I'm using Spark 1.3 to do an aggregation on a lot of data. The job consists of 4 steps:
- Read a big (1TB) sequence file (corresponding to 1 day of data)
- Filter out most of it and get about 1GB of shuffle write
- keyBy customer
- aggregateByKey() to a custom structure that build a profile for that customer, corresponding to a HashMap[Long, Float] per customer. The Long keys are unique and never bigger than 50K distinct entries.
I'm running this with this configuration:
--name geo-extract-$1-askTimeout \
--executor-cores 8 \
--num-executors 100 \
--executor-memory 40g \
--driver-memory 4g \
--driver-cores 8 \
--conf 'spark.storage.memoryFraction=0.25' \
--conf 'spark.shuffle.memoryFraction=0.35' \
--conf 'spark.kryoserializer.buffer.max.mb=1024' \
--conf 'spark.akka.frameSize=1024' \
--conf 'spark.akka.timeout=200' \
--conf 'spark.akka.askTimeout=111' \
--master yarn-cluster \
And getting this error:
org.apache.spark.SparkException: Error communicating with MapOutputTracker
at org.apache.spark.MapOutputTracker.askTracker(MapOutputTracker.scala:117)

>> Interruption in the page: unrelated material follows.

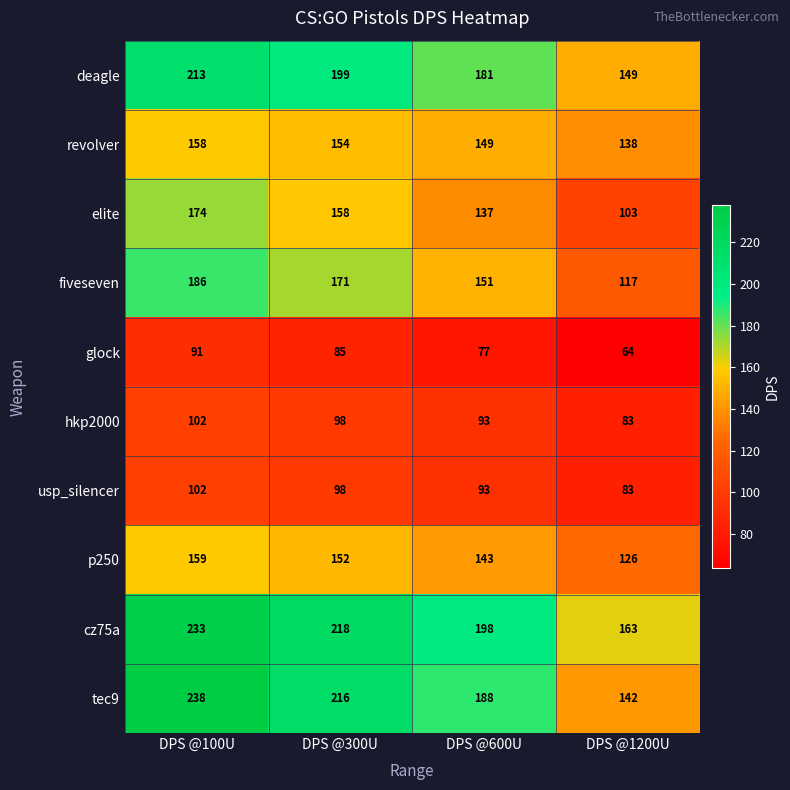

How many series are shown in this chart?

10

at org.apache.spark.MapOutputTracker.getServerStatuses(MapOutputTracker.scala:164)
at org.apache.spark.shuffle.hash.BlockStoreShuffleFetcher$.fetch(BlockStoreShuffleFetcher.scala:42)
...
Caused by: org.apache.spark.SparkException: Error sending message [message = GetMapOutputStatuses(0)]

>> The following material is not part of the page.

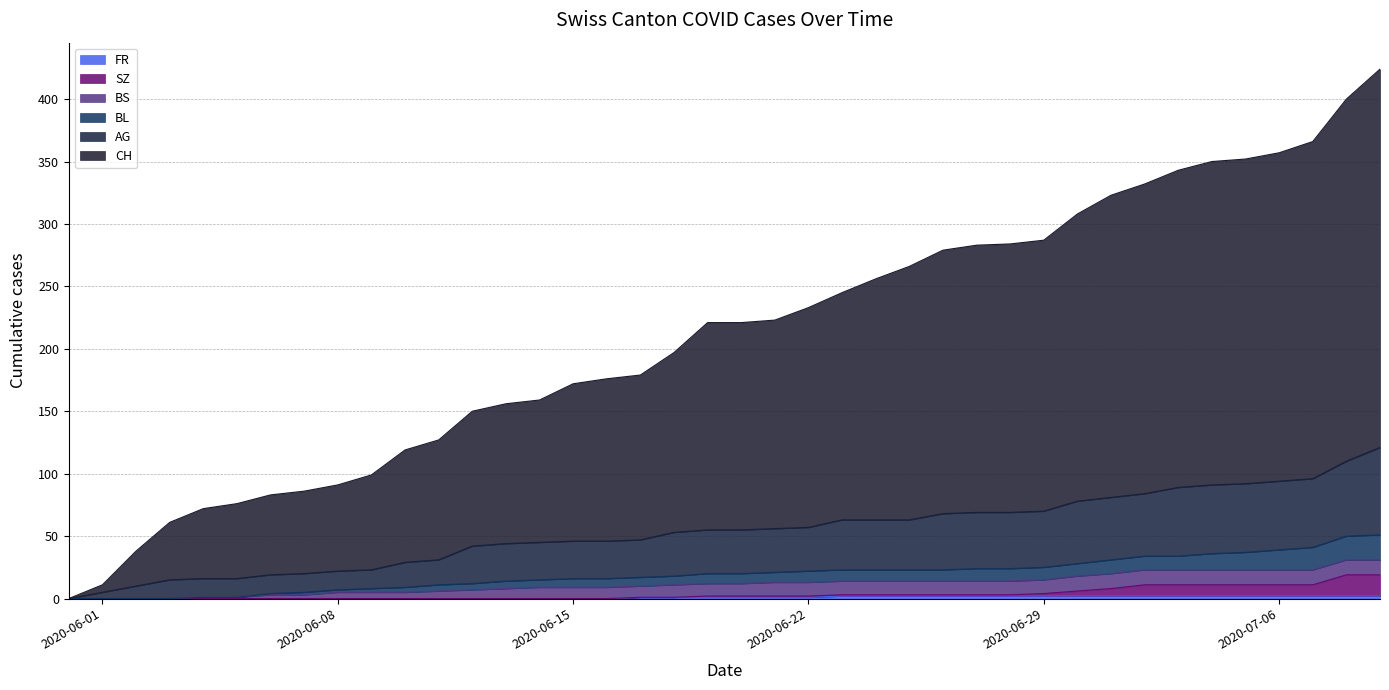

True or false: AG has more than 0 interior local peaks.

False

at org.apache.spark.util.AkkaUtils$.askWithReply(AkkaUtils.scala:209)
at org.apache.spark.MapOutputTracker.askTracker(MapOutputTracker.scala:113)
... 21 more
Caused by: java.util.concurrent.TimeoutException: Futures timed out after [30 seconds]
at scala.concurrent.impl.Promise$DefaultPromise.ready(Promise.scala:219)

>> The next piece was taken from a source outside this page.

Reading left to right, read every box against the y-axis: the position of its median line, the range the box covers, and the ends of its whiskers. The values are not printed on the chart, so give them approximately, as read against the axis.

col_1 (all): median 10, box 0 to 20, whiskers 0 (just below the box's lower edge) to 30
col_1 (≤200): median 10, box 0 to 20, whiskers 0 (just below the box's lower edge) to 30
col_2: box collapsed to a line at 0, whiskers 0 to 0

at scala.concurrent.impl.Promise$DefaultPromise.result(Promise.scala:223)
at scala.concurrent.Await$$anonfun$result$1.apply(package.scala:107)
at scala.concurrent.BlockContext$DefaultBlockContext$.blockOn(BlockContext.scala:53)
at scala.concurrent.Await$.result(package.scala:107)
at org.apache.spark.util.AkkaUtils$.askWithReply(AkkaUtils.scala:195)
The job and the logic have been shown to work with a small test set and I can even run this job for some dates but not for others. I've googled around and found hints that "Error communicating with MapOutputTracker" is related to internal Spark messages, but I already increased "spark.akka.frameSize", "spark.akka.timeout" and "spark.akka.askTimeout" (this last one does not even appear on Spark documentation, but was mentioned in the Spark mailing list), to no avail. There is still some timeout going on at 30 seconds that I have no clue how to identify or fix.
I see no reason for this to fail due to data size, as the filtering operation and the fact that aggregateByKey performs local partial aggregations should be enough to address the data size. The number of tasks is 16K (automatic from the original input), much more than the 800 cores that are running this, on 100 executors, so it is not as simple as the usual "increment partitions" tip. Any clues would be greatly appreciated! Thanks!